The supposed cat struck through a tent, raking a sleeping man in the back.
But at the scene, Wyoming Game and Fish Department staffers Mike Boyce and Becca Lyon saw no sign of a cat. They did see ursine spoor, and 50 yards off the campsite found a decomposed deer carcass that had been fed on by a black bear just the night before.
“Clearly a bear had been feeding on it recently,” Game and Fish spokesman Mark Gocke said, “so we decided to set a trap.”
Interviewing the 20-something campers who had been awakened, carnivore managers came to the conclusion that the attack wasn’t necessarily predatory in nature.
“We think that it was a pretty food-conditioned bear and it was probably testing the tent to see if there was food in it,” Gocke said. “Then it feels a guy, the guy gets startled, the bear gets startled and the guy gets scratched.”
The opportunistic animal was gentle enough in its exploration of the slumbering human that it didn’t tear through the tent or the man’s clothing.
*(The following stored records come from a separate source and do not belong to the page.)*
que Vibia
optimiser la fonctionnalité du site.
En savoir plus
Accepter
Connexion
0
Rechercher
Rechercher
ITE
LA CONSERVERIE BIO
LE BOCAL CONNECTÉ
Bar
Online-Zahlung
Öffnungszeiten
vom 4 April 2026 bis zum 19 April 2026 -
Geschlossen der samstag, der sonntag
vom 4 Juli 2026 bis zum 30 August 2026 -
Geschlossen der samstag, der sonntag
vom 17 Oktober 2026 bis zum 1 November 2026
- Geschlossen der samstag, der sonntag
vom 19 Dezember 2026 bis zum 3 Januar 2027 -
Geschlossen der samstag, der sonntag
Nevertheless, its claws broke skin, causing a minor injury.
The bear’s interest in the scene was easily explained.
“Frankly, it was a pretty messy campsite,” Gocke said.
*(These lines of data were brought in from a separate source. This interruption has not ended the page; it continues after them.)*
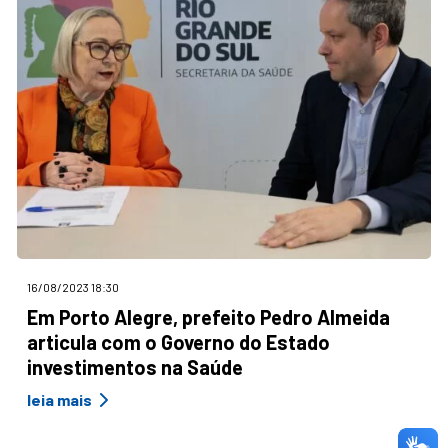
16/08/2023 18:30
Em Porto Alegre, prefeito Pedro Almeida
articula com o Governo do Estado
investimentos na Saúde
leia mais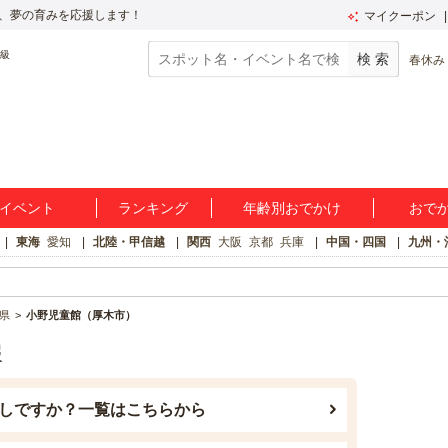
、夢の育みを応援します！
マイクーポン
春休み
イベント
ランキング
年齢別おでかけ
おで
東海
愛知
北陸・甲信越
関西
大阪
京都
兵庫
中国・四国
九州・
県
小野児童館（厚木市）
報
しですか？一覧はこちらから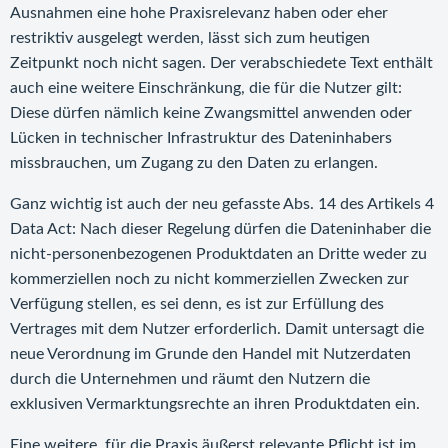
Ausnahmen eine hohe Praxisrelevanz haben oder eher
restriktiv ausgelegt werden, lässt sich zum heutigen
Zeitpunkt noch nicht sagen. Der verabschiedete Text enthält
auch eine weitere Einschränkung, die für die Nutzer gilt:
Diese dürfen nämlich keine Zwangsmittel anwenden oder
Lücken in technischer Infrastruktur des Dateninhabers
missbrauchen, um Zugang zu den Daten zu erlangen.
Ganz wichtig ist auch der neu gefasste Abs. 14 des Artikels 4
Data Act: Nach dieser Regelung dürfen die Dateninhaber die
nicht-personenbezogenen Produktdaten an Dritte weder zu
kommerziellen noch zu nicht kommerziellen Zwecken zur
Verfügung stellen, es sei denn, es ist zur Erfüllung des
Vertrages mit dem Nutzer erforderlich. Damit untersagt die
neue Verordnung im Grunde den Handel mit Nutzerdaten
durch die Unternehmen und räumt den Nutzern die
exklusiven Vermarktungsrechte an ihren Produktdaten ein.
Eine weitere, für die Praxis äußerst relevante Pflicht ist im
Photos shared by the Caribou-Targhee National Forest show vomit, bags and burnt cans of Bud Light.
There were indications that the bear was already habituated: candy wrappers littered its feces, Gocke said. Lyon’s dog growled at the scene, suggesting the bruin was lingering nearby, evidently undeterred by all the commotion.
On the night of June 14, the trap didn’t do the trick.
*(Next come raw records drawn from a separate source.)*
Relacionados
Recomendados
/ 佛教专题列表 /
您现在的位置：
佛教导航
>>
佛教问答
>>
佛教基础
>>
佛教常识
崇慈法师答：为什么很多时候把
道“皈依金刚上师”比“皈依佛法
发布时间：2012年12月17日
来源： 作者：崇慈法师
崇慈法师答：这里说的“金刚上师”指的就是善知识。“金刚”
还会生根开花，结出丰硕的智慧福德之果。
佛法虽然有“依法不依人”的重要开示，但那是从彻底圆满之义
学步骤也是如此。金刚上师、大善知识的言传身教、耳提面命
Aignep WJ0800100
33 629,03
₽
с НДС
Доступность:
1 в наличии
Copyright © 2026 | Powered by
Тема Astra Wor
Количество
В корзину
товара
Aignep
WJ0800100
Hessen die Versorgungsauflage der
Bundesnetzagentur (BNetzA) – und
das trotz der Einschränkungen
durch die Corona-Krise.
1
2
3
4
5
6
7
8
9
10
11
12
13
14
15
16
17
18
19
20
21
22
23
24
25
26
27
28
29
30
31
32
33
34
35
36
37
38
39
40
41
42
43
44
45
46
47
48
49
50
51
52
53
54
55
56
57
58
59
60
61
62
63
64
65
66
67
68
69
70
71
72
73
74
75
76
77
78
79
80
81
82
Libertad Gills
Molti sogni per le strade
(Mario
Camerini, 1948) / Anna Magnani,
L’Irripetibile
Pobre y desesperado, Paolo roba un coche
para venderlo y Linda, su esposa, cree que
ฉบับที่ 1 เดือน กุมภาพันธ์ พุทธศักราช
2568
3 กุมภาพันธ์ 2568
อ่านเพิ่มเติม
But during the daytime June 15, the baited culvert trap held a young female black bear — an animal with a notably blonde-colored coat that may explain the campers’ confused contention of having seen a lion.
Weighing the circumstances, the carnivore crew made the call to kill the bruin.
“It was pretty bold,” Gocke said. “Clearly it was a human safety threat, and it did injure a person, too. Whether it meant to or not, it did, so it just didn’t seem like a bear that we should relocate.”
West of the Tetons on the Caribou-Targhee, it is illegal to leave food and garbage scattered around a campsite at night. The national forest, not Game and Fish, enforces the food-storage order, which applies to parts of the Teton Basin, Ashton/Island Park and Dubois ranger districts, and was put in place to prevent conflicts with grizzly bears.
“All food and refuse must be acceptably stored during nighttime hours,” the order reads, “unless it is being prepared for eating, being eaten, being transported, or being prepared for acceptable storage.”
Teton Basin District Ranger Jay Pence is taking steps to enforce the law.
“I did an incident report and turned it over to law enforcement,” Pence told the Jackson Hole Daily.
There are multiple possible citations coming, he said, including for littering and violating the food storage order.
Pence declined to name names in the party, but said they’re local Wydahoans.
“They were people who should know better, definitely,” he said.
West slope Teton campers could apparently use the reminder. While making the rounds Thursday after speaking with the Jackson Hole Daily, Pence came upon a vacant campsite up Teton Canyon. People were nowhere to be seen, but a campfire still smoldered and out in plain sight atop a cooler were some Peter Pan peanut butter, white bread and an unclipped bag of sour cream and onion Lays potato chips.